Vector search on image embeddings¶

Because indexes are native to the Lance format, you can store embeddings and indexes together in one dataset and query them directly on the Hub.

If the dataset includes a vector index (for example img_emb), you can run vector search queries directly on the remote dataset without downloading it. The example below shows a nearest neighbor search using an image embedding as the query vector.

import lance
import pyarrow as pa

ds = lance.dataset("hf://datasets/lance-format/laion-1m/data/train.lance")

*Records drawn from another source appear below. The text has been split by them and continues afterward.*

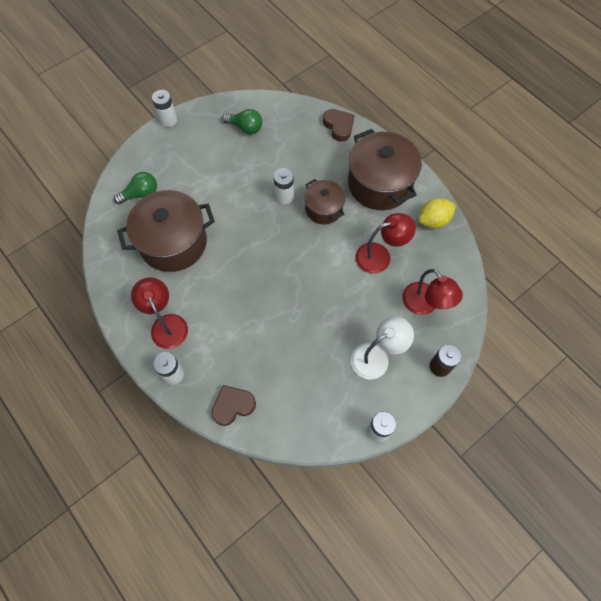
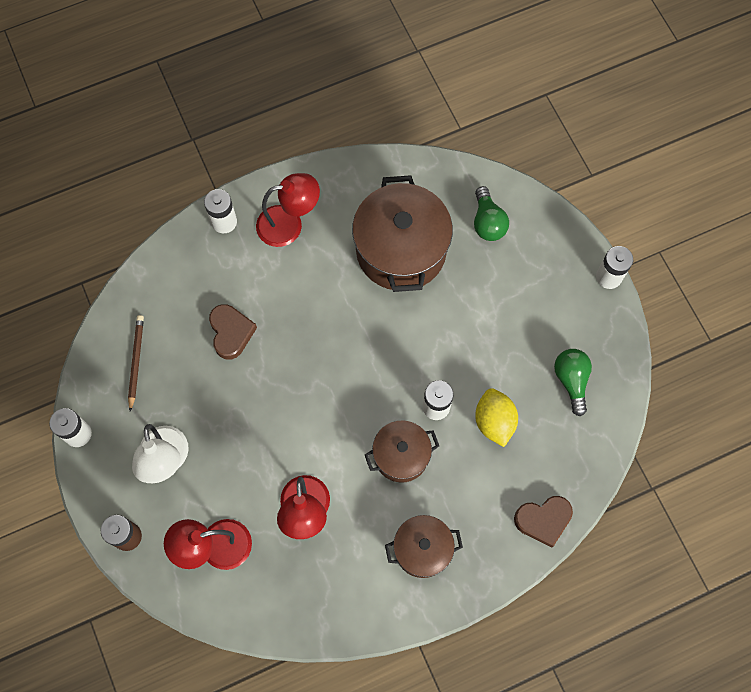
camera: 105 degrees right, 5 degrees up
(233, 406) = (164, 278): brown heart -> brown heart (231, 333)
(245, 127) = (571, 381): green light bulb -> green light bulb turned 135 degrees clockwise
(308, 405) = (136, 362): none -> brown pencil
(379, 184) = (422, 549): brown pot -> brown pot, size x0.57
(433, 221) = (339, 608): yellow lemon -> yellow lemon (494, 421)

emb_field = ds.schema.field("img_emb")
ref = ds.take([0], columns=["img_emb"]).to_pylist()[0]["img_emb"]
query = pa.array([ref], type=emb_field.type)

neighbors = ds.scanner(
    nearest={
        "column": emb_field.name,
        "q": query[0],
        "k": 6,
        "nprobes": 16,
        "refine_factor": 30,
    },
    columns=["caption", "url", "similarity"],
).to_table().to_pylist()

Work with video blobs¶

Large multimodal binary objects (blobs) are first-class citizens in Lance. The OpenVid-1M dataset from this paper is a good example; it contains high-quality videos and captions, with the video data stored in the video_blob column.

import lance

lance_ds = lance.dataset("hf://datasets/lance-format/openvid-lance")
blob_file = lance_ds.take_blobs("video_blob", ids=[0])[0]
video_bytes = blob_file.read()

For large video blobs (for example, around 10 MB or beyond), Lance also provides a high-level blob API to store, distribute, and search them efficiently. The following example shows how to browse metadata without loading blobs, then fetch a blob on demand.

import lance

ds = lance.dataset("hf://datasets/lance-format/openvid-lance/data/train.lance")

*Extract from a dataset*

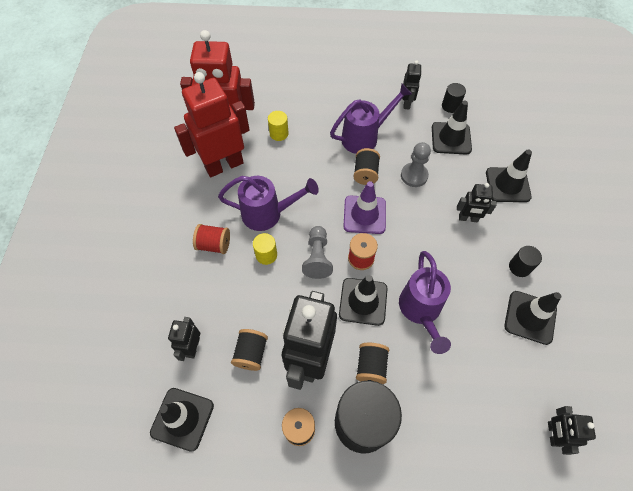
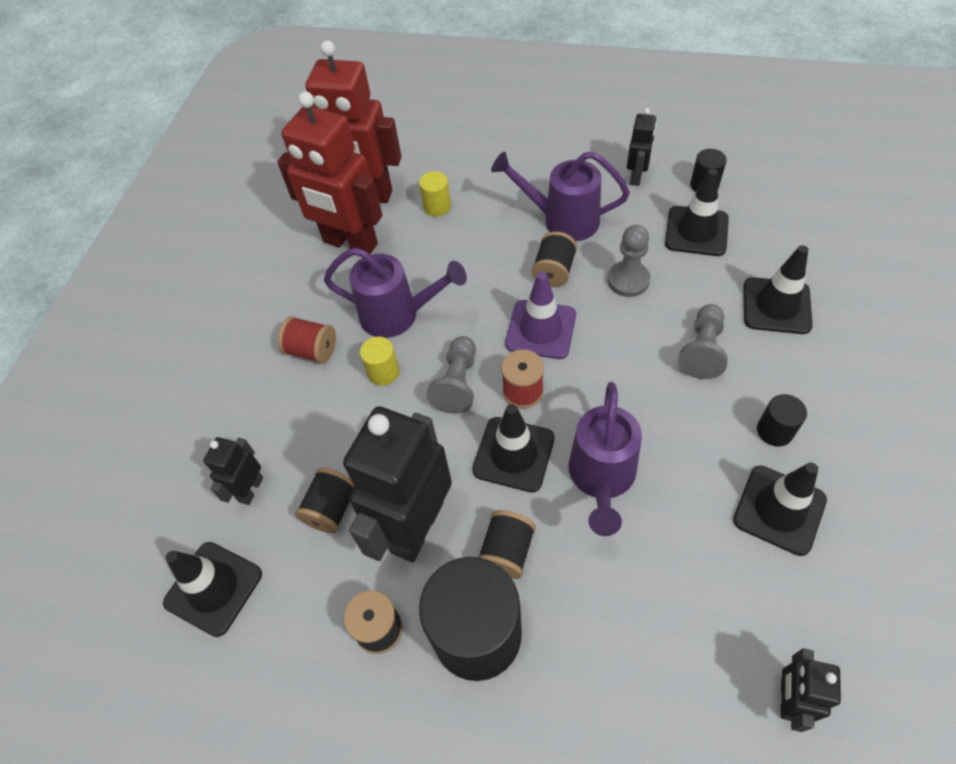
camera: 15 degrees right, 5 degrees down
(224, 165) = (350, 243): red robot -> red robot turned 135 degrees counterclockwise
(364, 137) = (562, 220): purple watering can -> purple watering can turned 150 degrees counterclockwise
(468, 218) = (702, 350): black robot -> grey pawn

# 1. Browse metadata without loading video blobs.
metadata = ds.scanner(
    columns=["caption", "aesthetic_score"],
    filter="aesthetic_score >= 4.5",
    limit=2,
).to_table().to_pylist()

# 2. Fetch a single video blob by row index.
selected_index = 0
blob_file = ds.take_blobs("video_blob", ids=[selected_index])[0]
with open("video_0.mp4", "wb") as f:
    f.write(blob_file.read())